The training is a partnership between the Boulder and Longmont fire departments and will focus on hazardous-materials situations, Donner said. It might happen a few times a year, Donner said, and next time, Longmont’s crews will come to Boulder to train.

The goal, he said, is for the crews to become more effective when working together in mutual-aid situations.

“We want to help provide better service and improve safety for firefighters,” he said.

Union president Donald Olguin said that if the administration really had the citizens’ best interest in mind, they would either back up the training engines or cancel the Longmont exercises all together.

“The thing is, we are the Boulder Fire Department, and we are here for the citizens of Boulder,” Olguin said. “They expect the services that we provide, and they expect them to be there, when they’re needed.”

There are eight engines scattered at seven stations around town, Olguin said, and the training will pull two engines at a time out of the city on six days. Olguin said a pair of engines will go to Longmont in the morning, and another pair will go in the afternoon.

“We are concerned about the citizens of Boulder,” he said. “We are there for them, but apparently our management is not.”

Olguin said his peers appreciate the importance of training, but agree that there are appropriate times and places for that.

Had Olguin, who works in the station at 1308 55th St., not been immediately available to respond to a two-alarm fire at the Fairways Apartments, 5620 Arapahoe Avenue, on Nov. 15, more people would have been burned and someone might have died, he said.

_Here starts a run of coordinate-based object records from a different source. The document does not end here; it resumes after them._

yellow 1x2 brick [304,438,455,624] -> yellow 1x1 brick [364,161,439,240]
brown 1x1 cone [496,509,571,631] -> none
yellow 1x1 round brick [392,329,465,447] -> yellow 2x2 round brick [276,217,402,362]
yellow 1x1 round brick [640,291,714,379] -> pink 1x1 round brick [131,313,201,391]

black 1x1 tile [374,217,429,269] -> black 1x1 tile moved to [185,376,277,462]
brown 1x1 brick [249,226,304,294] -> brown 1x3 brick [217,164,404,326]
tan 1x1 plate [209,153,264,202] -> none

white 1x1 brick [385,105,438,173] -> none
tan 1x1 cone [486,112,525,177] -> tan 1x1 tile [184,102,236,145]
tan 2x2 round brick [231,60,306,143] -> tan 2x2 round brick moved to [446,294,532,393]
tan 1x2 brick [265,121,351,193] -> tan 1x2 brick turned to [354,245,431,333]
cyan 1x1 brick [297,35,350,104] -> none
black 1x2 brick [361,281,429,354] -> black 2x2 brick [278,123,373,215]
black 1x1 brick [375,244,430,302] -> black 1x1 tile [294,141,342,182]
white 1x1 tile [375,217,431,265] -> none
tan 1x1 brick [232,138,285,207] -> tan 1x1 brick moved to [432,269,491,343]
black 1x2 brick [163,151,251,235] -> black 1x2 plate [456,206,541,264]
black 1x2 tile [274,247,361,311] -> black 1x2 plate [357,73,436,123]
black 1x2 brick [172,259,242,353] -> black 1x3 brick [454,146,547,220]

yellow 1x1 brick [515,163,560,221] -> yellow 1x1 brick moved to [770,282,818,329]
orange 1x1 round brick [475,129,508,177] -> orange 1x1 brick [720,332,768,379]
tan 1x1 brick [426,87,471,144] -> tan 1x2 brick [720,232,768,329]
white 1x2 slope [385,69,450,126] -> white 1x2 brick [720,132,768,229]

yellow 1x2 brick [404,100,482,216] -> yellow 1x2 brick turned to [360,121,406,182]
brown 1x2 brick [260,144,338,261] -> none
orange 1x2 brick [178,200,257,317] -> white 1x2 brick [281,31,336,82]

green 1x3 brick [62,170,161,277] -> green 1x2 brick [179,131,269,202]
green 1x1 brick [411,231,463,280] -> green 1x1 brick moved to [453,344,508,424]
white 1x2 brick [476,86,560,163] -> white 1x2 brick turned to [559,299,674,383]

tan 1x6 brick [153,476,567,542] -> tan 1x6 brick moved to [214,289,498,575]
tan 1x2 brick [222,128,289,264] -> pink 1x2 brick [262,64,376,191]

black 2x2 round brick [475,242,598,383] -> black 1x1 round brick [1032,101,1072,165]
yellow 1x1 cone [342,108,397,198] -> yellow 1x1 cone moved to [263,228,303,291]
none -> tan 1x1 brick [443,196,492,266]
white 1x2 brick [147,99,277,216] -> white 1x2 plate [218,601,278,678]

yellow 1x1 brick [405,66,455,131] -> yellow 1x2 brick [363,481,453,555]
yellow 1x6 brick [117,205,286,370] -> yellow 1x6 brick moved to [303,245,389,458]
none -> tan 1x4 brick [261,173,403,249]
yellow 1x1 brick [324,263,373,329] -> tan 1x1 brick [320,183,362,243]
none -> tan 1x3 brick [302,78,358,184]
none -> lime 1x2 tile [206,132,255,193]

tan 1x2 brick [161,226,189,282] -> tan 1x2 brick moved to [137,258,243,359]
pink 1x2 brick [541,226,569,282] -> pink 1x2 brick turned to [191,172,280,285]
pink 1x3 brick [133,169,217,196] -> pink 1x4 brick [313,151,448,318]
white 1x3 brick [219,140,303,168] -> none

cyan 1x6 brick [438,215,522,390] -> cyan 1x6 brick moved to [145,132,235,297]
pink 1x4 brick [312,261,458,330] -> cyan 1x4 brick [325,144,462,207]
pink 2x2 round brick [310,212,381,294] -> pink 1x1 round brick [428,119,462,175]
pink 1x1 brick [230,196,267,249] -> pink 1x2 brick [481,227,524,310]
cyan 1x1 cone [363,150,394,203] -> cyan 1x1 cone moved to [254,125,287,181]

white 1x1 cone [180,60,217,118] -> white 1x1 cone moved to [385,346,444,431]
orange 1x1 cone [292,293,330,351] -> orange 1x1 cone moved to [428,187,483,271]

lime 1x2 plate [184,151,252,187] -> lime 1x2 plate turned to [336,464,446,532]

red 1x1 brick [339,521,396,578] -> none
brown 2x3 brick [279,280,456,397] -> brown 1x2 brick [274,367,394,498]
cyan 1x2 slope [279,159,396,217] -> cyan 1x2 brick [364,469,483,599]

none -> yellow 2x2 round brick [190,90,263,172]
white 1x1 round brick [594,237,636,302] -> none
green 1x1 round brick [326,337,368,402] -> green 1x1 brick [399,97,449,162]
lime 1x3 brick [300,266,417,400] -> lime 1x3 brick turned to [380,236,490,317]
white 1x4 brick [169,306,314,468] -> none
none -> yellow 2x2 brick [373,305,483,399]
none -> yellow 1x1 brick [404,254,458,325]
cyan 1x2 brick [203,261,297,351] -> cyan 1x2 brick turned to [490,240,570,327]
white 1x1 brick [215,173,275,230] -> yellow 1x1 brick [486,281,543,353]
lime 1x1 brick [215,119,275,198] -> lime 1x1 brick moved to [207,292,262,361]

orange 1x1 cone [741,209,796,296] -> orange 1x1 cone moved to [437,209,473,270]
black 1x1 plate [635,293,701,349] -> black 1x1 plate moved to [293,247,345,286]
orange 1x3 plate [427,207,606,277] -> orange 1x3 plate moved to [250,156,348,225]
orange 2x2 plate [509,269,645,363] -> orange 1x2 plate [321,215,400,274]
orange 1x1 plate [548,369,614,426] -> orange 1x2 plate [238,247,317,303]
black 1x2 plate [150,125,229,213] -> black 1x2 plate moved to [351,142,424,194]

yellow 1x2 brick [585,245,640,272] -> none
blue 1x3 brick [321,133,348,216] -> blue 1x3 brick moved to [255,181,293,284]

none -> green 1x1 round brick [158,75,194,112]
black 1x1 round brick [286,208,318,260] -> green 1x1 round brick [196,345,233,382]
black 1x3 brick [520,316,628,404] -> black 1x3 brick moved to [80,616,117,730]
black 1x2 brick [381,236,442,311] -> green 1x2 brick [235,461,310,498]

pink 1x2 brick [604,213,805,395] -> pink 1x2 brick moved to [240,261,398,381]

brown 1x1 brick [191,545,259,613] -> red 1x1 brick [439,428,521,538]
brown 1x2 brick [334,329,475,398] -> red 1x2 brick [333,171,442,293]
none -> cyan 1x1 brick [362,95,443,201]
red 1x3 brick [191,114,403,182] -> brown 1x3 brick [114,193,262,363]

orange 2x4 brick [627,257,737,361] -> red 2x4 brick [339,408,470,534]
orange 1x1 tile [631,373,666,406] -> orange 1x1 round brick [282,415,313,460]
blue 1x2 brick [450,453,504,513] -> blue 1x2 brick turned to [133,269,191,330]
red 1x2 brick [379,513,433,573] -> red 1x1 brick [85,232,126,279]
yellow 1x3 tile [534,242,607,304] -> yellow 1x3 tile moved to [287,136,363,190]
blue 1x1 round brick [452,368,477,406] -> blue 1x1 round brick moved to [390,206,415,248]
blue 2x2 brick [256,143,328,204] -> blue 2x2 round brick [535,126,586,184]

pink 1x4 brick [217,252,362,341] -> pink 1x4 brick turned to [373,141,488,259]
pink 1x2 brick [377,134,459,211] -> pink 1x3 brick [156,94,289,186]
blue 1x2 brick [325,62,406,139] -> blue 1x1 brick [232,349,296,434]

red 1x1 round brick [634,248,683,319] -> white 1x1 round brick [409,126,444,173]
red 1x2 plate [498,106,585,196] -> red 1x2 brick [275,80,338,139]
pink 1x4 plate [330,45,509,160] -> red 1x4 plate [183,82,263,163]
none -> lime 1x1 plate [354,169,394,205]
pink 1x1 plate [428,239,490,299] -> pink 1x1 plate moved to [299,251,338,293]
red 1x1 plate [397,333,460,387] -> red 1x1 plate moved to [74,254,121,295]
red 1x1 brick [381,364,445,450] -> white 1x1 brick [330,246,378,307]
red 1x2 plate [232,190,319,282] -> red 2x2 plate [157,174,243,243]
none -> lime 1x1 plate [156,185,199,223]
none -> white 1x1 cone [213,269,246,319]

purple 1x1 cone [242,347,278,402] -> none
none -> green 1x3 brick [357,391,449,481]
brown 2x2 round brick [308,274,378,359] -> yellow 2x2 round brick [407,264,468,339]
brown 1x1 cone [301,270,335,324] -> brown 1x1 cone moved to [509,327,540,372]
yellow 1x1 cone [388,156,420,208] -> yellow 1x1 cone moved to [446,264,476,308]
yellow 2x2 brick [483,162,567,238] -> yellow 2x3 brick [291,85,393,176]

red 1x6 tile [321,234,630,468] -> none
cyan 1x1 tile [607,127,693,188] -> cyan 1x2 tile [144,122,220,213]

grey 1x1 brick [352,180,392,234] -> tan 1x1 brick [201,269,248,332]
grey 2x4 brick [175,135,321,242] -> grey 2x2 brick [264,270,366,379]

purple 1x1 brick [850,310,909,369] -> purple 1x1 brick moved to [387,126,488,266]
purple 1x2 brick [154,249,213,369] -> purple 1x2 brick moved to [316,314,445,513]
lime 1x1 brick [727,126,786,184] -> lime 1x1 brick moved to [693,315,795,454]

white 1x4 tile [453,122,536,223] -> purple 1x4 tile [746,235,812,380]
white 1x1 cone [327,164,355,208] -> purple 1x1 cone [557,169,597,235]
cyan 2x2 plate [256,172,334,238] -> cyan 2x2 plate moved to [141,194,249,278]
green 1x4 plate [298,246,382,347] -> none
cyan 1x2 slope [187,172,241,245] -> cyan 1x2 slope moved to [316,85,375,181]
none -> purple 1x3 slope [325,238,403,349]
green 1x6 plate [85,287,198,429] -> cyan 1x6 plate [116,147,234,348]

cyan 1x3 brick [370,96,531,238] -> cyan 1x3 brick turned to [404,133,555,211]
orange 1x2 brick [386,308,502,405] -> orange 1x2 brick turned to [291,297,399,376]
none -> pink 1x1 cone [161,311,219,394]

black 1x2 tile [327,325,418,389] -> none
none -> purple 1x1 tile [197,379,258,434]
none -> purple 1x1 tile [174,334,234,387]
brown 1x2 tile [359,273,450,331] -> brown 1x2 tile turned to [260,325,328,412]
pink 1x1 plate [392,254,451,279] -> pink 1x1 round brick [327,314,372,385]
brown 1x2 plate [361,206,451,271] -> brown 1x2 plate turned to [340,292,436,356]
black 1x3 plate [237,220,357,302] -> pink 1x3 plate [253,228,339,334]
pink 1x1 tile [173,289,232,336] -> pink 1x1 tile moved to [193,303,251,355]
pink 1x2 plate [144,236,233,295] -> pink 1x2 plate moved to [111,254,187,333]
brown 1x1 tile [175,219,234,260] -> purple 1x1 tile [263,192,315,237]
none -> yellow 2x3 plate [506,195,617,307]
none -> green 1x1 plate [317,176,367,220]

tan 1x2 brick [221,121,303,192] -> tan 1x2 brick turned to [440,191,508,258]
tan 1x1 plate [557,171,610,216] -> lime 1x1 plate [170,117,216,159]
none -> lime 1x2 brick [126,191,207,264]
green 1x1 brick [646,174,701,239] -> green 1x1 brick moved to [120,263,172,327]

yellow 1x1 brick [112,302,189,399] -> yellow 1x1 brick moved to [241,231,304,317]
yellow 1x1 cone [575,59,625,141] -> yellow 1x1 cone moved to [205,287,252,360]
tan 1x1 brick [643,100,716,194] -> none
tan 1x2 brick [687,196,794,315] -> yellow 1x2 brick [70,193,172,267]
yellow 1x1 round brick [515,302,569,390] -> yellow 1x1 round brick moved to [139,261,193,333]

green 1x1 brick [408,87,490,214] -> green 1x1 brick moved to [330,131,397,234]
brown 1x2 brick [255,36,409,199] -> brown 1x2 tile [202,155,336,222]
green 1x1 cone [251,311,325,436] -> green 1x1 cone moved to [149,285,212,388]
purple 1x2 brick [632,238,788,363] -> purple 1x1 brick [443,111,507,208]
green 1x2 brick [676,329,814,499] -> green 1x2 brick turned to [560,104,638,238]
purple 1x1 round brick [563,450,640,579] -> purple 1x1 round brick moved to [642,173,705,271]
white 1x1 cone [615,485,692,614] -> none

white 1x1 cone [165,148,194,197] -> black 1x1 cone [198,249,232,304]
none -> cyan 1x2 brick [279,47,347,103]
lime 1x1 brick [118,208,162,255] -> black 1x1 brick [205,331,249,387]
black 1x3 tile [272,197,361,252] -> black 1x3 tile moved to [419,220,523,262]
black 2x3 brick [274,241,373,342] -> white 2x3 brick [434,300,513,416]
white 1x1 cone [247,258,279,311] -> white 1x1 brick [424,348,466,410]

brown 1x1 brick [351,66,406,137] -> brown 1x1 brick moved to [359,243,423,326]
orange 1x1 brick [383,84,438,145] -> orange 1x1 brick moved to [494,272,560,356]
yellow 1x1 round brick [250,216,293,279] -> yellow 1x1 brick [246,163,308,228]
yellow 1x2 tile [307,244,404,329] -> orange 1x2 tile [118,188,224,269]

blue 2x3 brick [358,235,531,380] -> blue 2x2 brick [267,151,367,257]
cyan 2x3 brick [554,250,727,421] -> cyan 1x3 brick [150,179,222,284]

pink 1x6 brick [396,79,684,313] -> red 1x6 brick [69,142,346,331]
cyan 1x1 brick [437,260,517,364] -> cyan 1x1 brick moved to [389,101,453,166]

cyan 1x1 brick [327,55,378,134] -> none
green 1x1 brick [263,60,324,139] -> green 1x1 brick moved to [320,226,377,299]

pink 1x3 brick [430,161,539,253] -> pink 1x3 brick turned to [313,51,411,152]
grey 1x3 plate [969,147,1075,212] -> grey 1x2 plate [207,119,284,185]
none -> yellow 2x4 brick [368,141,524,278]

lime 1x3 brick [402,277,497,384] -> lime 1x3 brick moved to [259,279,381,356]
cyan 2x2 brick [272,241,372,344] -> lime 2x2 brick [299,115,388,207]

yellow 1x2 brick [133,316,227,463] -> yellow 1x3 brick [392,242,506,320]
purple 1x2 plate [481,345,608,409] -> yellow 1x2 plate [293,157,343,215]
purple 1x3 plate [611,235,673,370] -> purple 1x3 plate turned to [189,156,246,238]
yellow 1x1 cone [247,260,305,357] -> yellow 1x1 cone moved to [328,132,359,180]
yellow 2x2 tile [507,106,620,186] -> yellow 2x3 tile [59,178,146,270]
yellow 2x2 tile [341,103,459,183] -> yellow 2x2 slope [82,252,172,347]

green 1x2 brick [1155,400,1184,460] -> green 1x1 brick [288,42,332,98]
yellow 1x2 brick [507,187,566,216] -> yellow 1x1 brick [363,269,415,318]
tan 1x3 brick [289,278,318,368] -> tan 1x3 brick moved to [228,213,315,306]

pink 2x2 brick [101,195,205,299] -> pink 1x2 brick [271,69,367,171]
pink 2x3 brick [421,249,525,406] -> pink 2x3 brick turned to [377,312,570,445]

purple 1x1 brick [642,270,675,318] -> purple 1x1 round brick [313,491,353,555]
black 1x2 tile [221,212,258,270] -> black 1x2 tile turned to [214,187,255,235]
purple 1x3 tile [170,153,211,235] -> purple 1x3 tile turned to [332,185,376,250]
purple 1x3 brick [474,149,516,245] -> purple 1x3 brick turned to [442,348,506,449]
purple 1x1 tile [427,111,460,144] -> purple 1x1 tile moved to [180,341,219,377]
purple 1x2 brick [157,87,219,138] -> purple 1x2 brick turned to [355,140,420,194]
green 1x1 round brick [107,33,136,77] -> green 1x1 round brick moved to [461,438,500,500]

“We are the ones who know what safety is,” Olguin said. “Those guys up in management, they are so far from knowing what’s going on on the front line. They haven’t worked on a fire truck for more than 25 years.”

Recently, Olguin said, he responded to the home of a man who lives next to the station. The elderly man’s wife called to say, “Bill’s gone,” Olguin said. But, when crews arrived, they determined “Bill” was still alive and having a stroke.

He survived and is back at home, Olguin said.

“His wife made us a cake and said that the doctors said, ‘You guys saved his life,’” he said. “If we wouldn’t have had engines right there, what would have happened?”

Olguin said he’s prepared to take his training shift later this month, but said he’s not OK with leaving behind an unstaffed station.

“If something happens, I want them to be accountable,” he said.